"Alas, poor Yorick, thine music sucks." Text message from the BF halfway through last night's noise rock concert/reality show taping at the Knitting Factory.
This is going to be a bit heavy on the vitriol.
You don't realize how well the subway system works in New York City until it breaks down. Last night, I took a bus, a train, another train, and another bus to get from my apartment to the Knitting Factory. It took me an hour and a half to go four miles because the F and G trains were out of service, but in different places, with an uneven outness overlap, which can be described by the mathematical theorum: F^G=F(c*B)/G(V-2c) where B is Brooklyn, c is the speed of light, and V is a wandering variable equal to the number of fuck-yous coming out of the MTA at any given moment.
It's not even a journey worth making. The Knitting Factory is in that hipster shithole, Williamsburg. I know Williamsburg is considered one of the better neighborhoods in Brooklyn--and considering that I lived in Bedstuy for a year, I'm not in any position to judge shitholes--but I look at all those shingle-covered houses and chic pubs and ironic beards, and it just makes me what to punch someone in the throat. The only way you can get me to go to Williamsburg is if you pay me.
And the Village Voice was paying me to go, so I went--and walked right into an MTV reality show. That's not a euphemism for getting felt up by the lighting guy in the vestibule. An MTV camera crew was actually there shooting footage for this reality show starring a Pratt student. The network had bribed a bunch of people with the promise of a free concert to come to the Knitting Factory so that it looked like their Star was attending a hot, sold-out event. They shuffled these extras around to heighten the illusion of a packed house, which made me laugh, because there were actually less people there than usual.
Yes, reality shows are staged. Sorry if anyone's world just shattered to pieces around them. You can go cry under a shelf in the bathroom now. I'll wait.

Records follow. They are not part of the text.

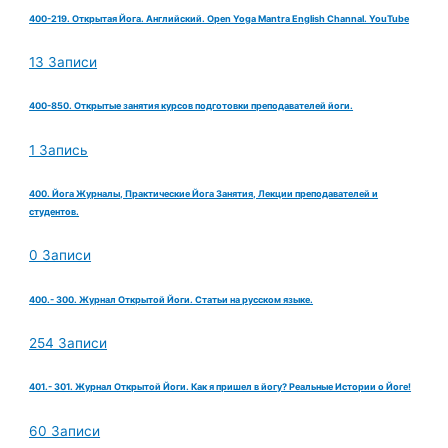
400-219. Открытая Йога. Английский. Open Yoga Mantra English Channal. YouTube
13 Записи
400-850. Открытые занятия курсов подготовки преподавателей йоги.
1 Запись
400. Йога Журналы, Практические Йога Занятия, Лекции преподавателей и
студентов.
0 Записи
400.- 300. Журнал Открытой Йоги. Статьи на русском языке.
254 Записи
401.- 301. Журнал Открытой Йоги. Как я пришел в йогу? Реальные Истории о Йоге!
60 Записи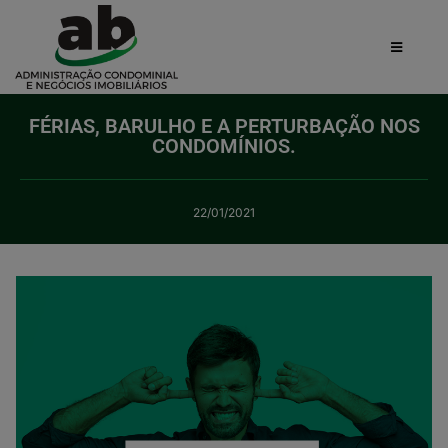
FÉRIAS, BARULHO E A PERTURBAÇÃO NOS
CONDOMÍNIOS.
22/01/2021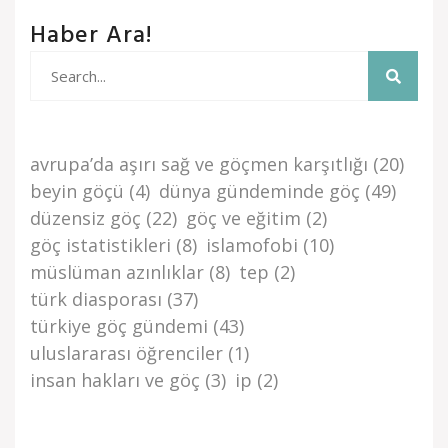
Haber Ara!
avrupa’da aşiri sağ ve göçmen karşitliği
(20)
beyi̇n göçü
(4)
dünya gündemi̇nde göç
(49)
düzensi̇z göç
(22)
göç ve eği̇ti̇m
(2)
göç i̇stati̇sti̇kleri̇
(8)
islamofobi
(10)
müslüman azınlıklar
(8)
tep
(2)
türk di̇asporasi
(37)
türki̇ye göç gündemi̇
(43)
uluslararası öğrenciler
(1)
i̇nsan haklari ve göç
(3)
i̇p
(2)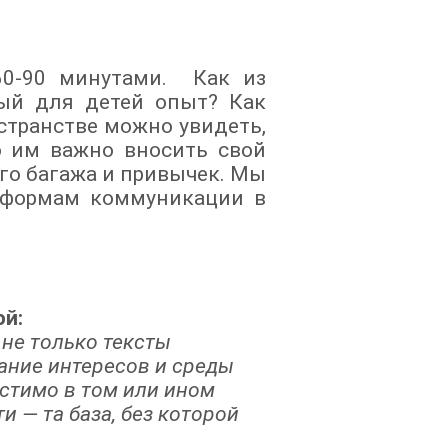
60-90 минутами. Как из
ный для детей опыт? Как
остранстве можно увидеть,
о им важно вносить свой
го багажа и привычек. Мы
к формам коммуникации в
й:
 не только тексты
ание интересов и среды
устимо в том или ином
 — та база, без которой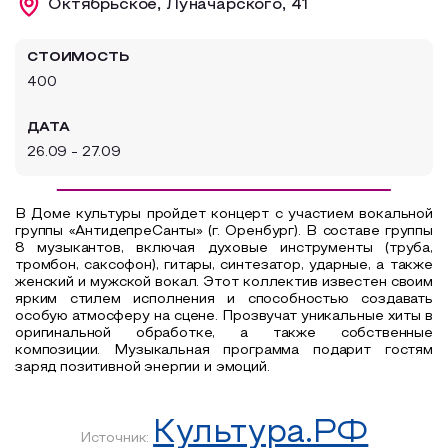
Октябрьское, Луначарского, 41
Образовательный туризм
СТОИМОСТЬ
Аттестованные экскурсоводы
400
Маршруты от экскурсоводов
ДАТА
Все маршруты
26.09 - 27.09
Доступная среда
В Доме культуры пройдет концерт с участием вокальной
группы «АнтидепреСанты» (г. Оренбург). В составе группы
8 музыкантов, включая духовые инструменты (труба,
тромбон, саксофон), гитары, синтезатор, ударные, а также
женский и мужской вокал. Этот коллектив известен своим
ярким стилем исполнения и способностью создавать
особую атмосферу на сцене. Прозвучат уникальные хиты в
оригинальной обработке, а также собственные
композиции. Музыкальная программа подарит гостям
заряд позитивной энергии и эмоций.
Культура.РФ
Источник: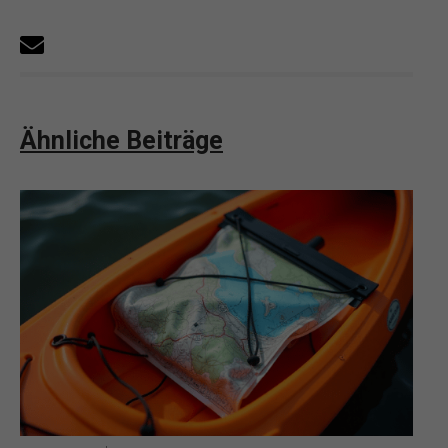
Ähnliche Beiträge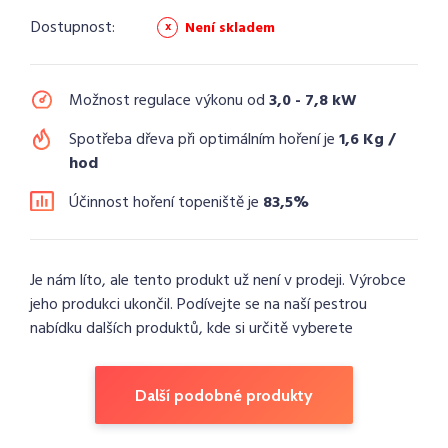
Dostupnost:
Není skladem
Možnost regulace výkonu od
3,0 - 7,8 kW
Spotřeba dřeva při optimálním hoření je
1,6 Kg /
hod
Účinnost hoření topeniště je
83,5%
Je nám líto, ale tento produkt už není v prodeji. Výrobce
jeho produkci ukončil. Podívejte se na naší pestrou
nabídku dalších produktů, kde si určitě vyberete
Další podobné produkty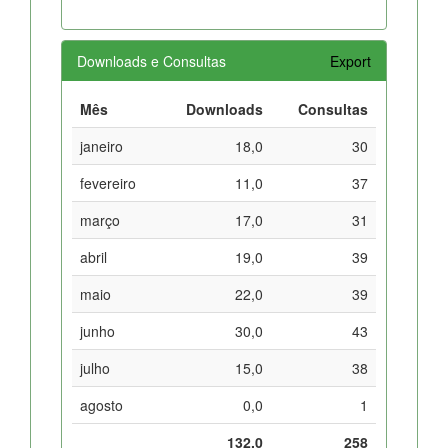
Downloads e Consultas
Export
Mês
Downloads
Consultas
janeiro
18,0
30
fevereiro
11,0
37
março
17,0
31
abril
19,0
39
maio
22,0
39
junho
30,0
43
julho
15,0
38
agosto
0,0
1
132,0
258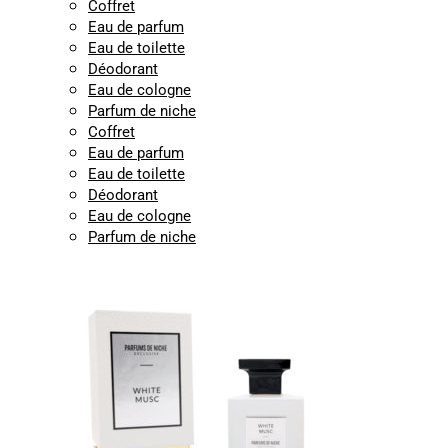
Coffret
Eau de parfum
Eau de toilette
Déodorant
Eau de cologne
Parfum de niche
Coffret
Eau de parfum
Eau de toilette
Déodorant
Eau de cologne
Parfum de niche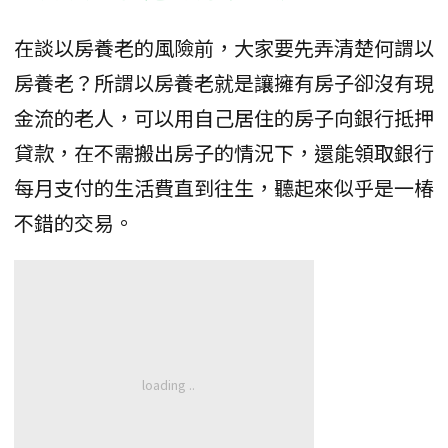
在談以房養老的風險前，大家要先弄清楚何謂以
房養老？所謂以房養老就是讓擁有房子卻沒有現
金流的老人，可以用自己居住的房子向銀行抵押
貸款，在不需搬出房子的情況下，還能領取銀行
每月支付的生活費直到往生，聽起來似乎是一椿
不錯的交易。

The cameras made it really difficult for me and the other Street Teamsters to do our thing because we didn't want to get in the shots. My life is difficult enough without having to explain a split-second MTV reality show appearance to my friends and family. Plus, it's difficult for me to get into my perky saleswoman persona when I'm being devoured by pity for the subject of a reality show. The Star stopped by our table to sign up for Voice email alerts and get a free mustache, and even though I knew that she'd made the choice and probably actively scrambled for her role on the show, I couldn't help but think that nobody deserves this. To be followed by five cameras when you're hanging around the club--knowing that everyone else in the room is only there to fill in the blanks of your fake life--being constantly surrounded by seething film school graduates who have shelved their dreams of documenting elephant migrations and natural disasters in developing countries because the only work they could get was on an MTV reality show--ugh, the existential angst of the situation was so intense I nearly conceived of a masters thesis in media alienation.
I probably would have enrolled myself in graduate school via my partner's iPhone right then and there if the music hadn't been sucking my will to live. Music at the Knitting Factory has never exactly blown me away with its genius and originality, but my g-d, at least it was never four sets of noise rock before now. I wanted to stand up on my stool and scream, "It's just noise! It's just orderly noise!" That's all it is, amelodic, atonal screaming and grunting and pounding, the soundtrack to Hell, and not the good kind of Hell in Dante's "Inferno," with Florentine artists and Roman poets. More like the music from the Hell of Upside Down Stupid People, where the only food is honey flavored ham jerky, and flaming drops of Mountain Dew and Zima rain down every day at six, just in time for "Jackass" reruns. That Hell.
Three hours was enough of that for me. I pleaded sickness and ran screaming into the night, where I threw myself into a yellow cab because the thought of struggling through another hour-long round of bus-train-bus-train at midnight in Brooklyn was just too much. So half of my paycheck from that evening went to cab fare, leaving me with barely enough left over to do my laundry.